Kiran swallowed a sharp reply. Though Dev’s voice had brimmed with confidence, he knew Dev well enough now to see the tension in his stance that put the lie to his bravado.
He followed Dev back from the lip of the gorge into the forest. In a move that by now was almost habit, he brushed a hand across a pine trunk.
The forest in front of him abruptly shimmered, as if seen through a heat haze, and changed into a panorama of snow and rock. Startled, Kiran stumbled, and the ghostly image vanished. He rubbed a hand over his eyes. His barriers stood firm, and no hint of magic tinged the aether. Perhaps exhaustion was catching up with him.
Dev glanced back. “How’s the arm?”
Kiran rotated his wrist. He’d been skimming off bits of
ikilhia
from trees all morning to finish the healing. Unmarked skin now replaced the torn, bruised flesh left by the rock, and the throbbing pain had gone. Better yet, the pulse of wrongness that last night had burned in an unceasing scream for power had now faded to a whisper so faint Kiran could ignore it with ease. “Almost completely healed,” he told Dev.
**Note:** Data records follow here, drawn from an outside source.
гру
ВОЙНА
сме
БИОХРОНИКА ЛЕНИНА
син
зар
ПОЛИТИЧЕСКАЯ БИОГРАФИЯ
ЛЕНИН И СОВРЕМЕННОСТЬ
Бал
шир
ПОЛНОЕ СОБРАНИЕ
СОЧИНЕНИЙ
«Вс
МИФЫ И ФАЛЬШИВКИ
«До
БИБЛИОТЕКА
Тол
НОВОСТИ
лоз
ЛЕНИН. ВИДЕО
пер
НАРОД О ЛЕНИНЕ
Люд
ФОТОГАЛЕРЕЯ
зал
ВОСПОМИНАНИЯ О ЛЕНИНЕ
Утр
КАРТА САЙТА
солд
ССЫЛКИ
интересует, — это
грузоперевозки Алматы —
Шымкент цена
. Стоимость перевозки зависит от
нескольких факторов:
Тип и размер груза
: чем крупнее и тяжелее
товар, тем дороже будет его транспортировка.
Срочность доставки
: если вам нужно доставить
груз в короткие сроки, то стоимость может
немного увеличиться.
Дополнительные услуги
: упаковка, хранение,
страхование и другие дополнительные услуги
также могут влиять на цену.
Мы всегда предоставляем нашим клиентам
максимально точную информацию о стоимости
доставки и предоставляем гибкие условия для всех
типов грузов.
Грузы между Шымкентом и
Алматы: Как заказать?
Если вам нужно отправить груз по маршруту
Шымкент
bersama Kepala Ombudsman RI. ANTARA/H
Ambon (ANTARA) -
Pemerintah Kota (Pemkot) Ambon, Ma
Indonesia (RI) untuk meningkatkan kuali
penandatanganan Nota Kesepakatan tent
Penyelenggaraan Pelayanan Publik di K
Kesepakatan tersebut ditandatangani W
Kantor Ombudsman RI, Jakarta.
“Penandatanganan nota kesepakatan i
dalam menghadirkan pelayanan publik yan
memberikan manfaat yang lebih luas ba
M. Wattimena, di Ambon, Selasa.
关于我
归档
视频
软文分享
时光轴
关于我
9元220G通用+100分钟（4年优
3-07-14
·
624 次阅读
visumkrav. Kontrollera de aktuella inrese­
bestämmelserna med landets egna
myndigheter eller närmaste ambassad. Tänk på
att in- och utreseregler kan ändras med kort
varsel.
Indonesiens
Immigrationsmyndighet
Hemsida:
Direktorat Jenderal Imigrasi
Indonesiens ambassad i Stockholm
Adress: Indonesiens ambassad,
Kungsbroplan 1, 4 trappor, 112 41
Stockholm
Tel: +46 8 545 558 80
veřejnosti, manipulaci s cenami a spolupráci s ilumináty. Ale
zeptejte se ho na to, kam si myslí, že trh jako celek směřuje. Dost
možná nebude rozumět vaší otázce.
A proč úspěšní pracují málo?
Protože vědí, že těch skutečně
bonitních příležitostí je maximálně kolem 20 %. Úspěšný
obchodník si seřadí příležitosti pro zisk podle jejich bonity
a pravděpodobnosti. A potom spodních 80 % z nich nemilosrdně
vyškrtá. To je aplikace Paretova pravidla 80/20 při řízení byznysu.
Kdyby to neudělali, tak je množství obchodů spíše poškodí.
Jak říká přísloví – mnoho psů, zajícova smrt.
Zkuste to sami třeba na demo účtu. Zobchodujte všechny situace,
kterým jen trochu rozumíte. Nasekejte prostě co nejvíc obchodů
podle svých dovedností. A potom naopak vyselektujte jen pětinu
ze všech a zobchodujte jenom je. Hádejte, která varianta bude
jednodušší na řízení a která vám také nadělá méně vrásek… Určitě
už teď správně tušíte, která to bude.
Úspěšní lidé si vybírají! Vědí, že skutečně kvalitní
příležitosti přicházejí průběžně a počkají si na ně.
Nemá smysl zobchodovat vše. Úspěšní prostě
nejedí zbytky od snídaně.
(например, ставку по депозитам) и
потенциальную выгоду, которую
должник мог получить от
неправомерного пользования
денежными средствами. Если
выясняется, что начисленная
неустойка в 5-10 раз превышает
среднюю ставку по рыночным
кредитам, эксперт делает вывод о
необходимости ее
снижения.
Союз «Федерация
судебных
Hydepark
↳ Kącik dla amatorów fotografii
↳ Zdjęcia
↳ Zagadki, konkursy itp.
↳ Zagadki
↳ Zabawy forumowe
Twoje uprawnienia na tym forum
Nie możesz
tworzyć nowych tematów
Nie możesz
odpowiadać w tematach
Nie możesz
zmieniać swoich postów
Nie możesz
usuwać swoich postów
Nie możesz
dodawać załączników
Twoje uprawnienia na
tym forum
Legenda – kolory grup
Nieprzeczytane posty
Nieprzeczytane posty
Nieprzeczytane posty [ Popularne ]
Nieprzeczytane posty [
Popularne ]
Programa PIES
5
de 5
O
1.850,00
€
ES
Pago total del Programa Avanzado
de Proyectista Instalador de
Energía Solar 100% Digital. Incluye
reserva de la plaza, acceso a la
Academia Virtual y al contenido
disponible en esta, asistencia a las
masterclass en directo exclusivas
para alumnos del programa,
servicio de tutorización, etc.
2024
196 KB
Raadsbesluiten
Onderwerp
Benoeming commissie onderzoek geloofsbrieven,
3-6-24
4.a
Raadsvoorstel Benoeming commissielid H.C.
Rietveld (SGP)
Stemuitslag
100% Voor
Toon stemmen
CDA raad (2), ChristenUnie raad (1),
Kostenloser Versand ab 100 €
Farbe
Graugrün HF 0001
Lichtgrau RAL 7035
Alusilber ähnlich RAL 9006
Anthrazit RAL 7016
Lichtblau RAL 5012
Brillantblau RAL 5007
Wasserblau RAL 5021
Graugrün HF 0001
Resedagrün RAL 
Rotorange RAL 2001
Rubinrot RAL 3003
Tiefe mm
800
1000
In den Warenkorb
Dev’s eyes were narrowed and thoughtful. “Can you heal yourself of anything, that way?”
“Any physical injury, yes. But the greater the injury, the more power is required.” Kiran didn’t explain that the greater the injury, the more instinctive and uncontrolled the power draw. No need to make Dev more wary of him than he already was. He cast about for an innocuous subject that might ease Dev into further conversation.
“What kind of pine trees are these?” The trunks weren’t quite as broad as those of the bristlebarks in Garnet Canyon, but these pines were far taller. Kiran couldn’t even see their tops, his view blocked by heavy branches laden with blue-green needles.
“Cinnabar pines. See how red the bark is? It reminded people of cinnabar ore.” Dev’s face settled back into impassivity, and he picked up his pace.
Kiran sighed. His thoughts returned to the momentary visual distortion he’d experienced. Had it been a hallucination, brought on by stress and lack of sleep? He feared it signified some new assault by Ruslan, yet he’d felt no magic. He worried at the question, as he and Dev wound their way between cinnabar trees and hopped over trickling streams half-hidden by arching ferns.
The vision had happened just after he’d taken a flicker of
ikilhia
from a tree. Everything he knew about magic said touch-drawn power shouldn’t affect his barriers...but just in case, he refrained from any further attempts.
Yet an hour later, it happened again. One moment he was trudging after Dev up the side of a gentle ridge, the next the world before him blurred and transformed. Not to snow and ice this time, but to a marshy meadow lined with trees of a kind Kiran had never seen, thin slender things with white bark and tiny fluttering leaves. Kiran stopped dead. He searched his barriers for any flaw, hunting for any suggestion of magic.
Deep within his mind, the tiniest twitch, so subtle it was barely detectable. The meadow scene dissolved back into cinnabar forest even as he isolated the sensation.
“What is it?” Dev had turned to stare at him. “Has Ruslan cast another spell?”
“No...” Cold descended over Kiran. That faint twitch, like the brush of questing fingers across a barred door...“Not in the way you mean. But I have a suspicion...tell me, where do you find trees with trembling, heart-shaped green leaves, and bark pale and smooth as stone?”